TASK GOAL:
Nothing but the pictures should be dropped when the records are transcribed word for word.

DATASET EXCERPTS:
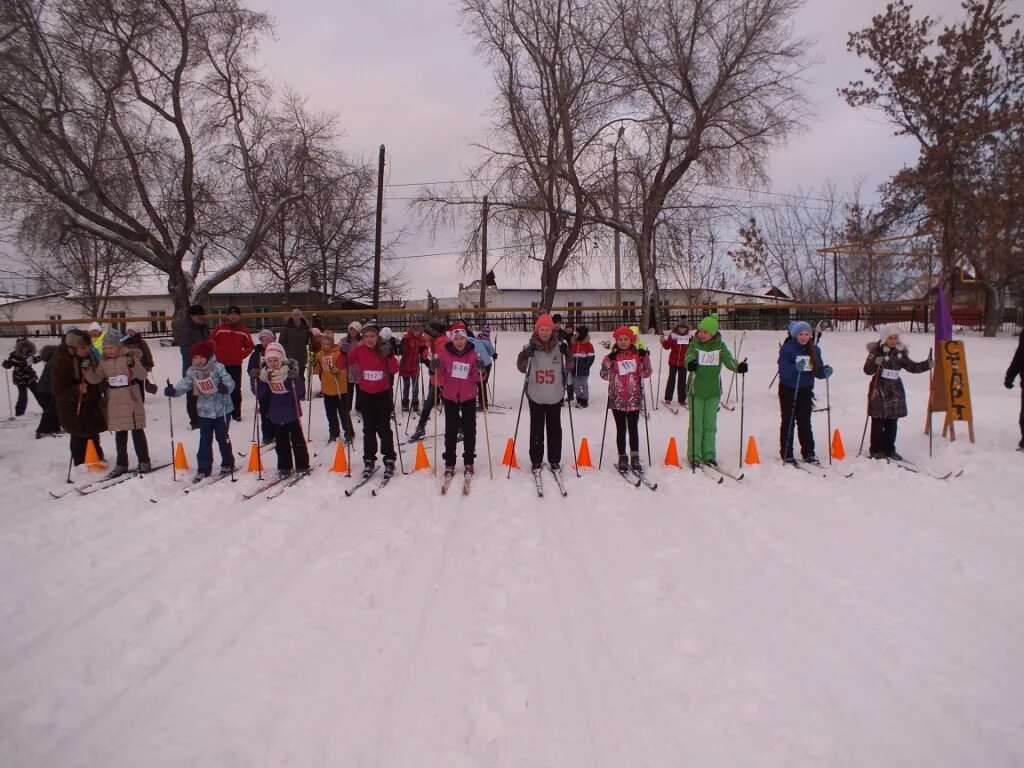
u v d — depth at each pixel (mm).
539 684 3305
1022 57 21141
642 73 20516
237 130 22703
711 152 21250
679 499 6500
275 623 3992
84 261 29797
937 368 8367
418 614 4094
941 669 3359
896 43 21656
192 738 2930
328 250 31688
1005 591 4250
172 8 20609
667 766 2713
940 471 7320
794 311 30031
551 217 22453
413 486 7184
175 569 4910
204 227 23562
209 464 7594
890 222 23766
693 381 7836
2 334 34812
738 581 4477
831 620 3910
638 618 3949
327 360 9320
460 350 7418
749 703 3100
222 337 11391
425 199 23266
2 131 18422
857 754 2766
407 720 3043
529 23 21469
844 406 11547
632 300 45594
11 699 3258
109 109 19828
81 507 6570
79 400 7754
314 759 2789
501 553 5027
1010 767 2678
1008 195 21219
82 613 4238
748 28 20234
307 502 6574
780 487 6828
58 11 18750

ANSWER BOX:
u v d — depth at each pixel (mm).
539 684 3305
1022 57 21141
642 73 20516
237 130 22703
711 152 21250
679 499 6500
275 623 3992
84 261 29797
937 368 8367
418 614 4094
941 669 3359
896 43 21656
192 738 2930
328 250 31688
1005 591 4250
172 8 20609
667 766 2713
940 471 7320
794 311 30031
551 217 22453
413 486 7184
175 569 4910
204 227 23562
209 464 7594
890 222 23766
693 381 7836
2 334 34812
738 581 4477
831 620 3910
638 618 3949
327 360 9320
460 350 7418
749 703 3100
222 337 11391
425 199 23266
2 131 18422
857 754 2766
407 720 3043
529 23 21469
844 406 11547
632 300 45594
11 699 3258
109 109 19828
81 507 6570
79 400 7754
314 759 2789
501 553 5027
1010 767 2678
1008 195 21219
82 613 4238
748 28 20234
307 502 6574
780 487 6828
58 11 18750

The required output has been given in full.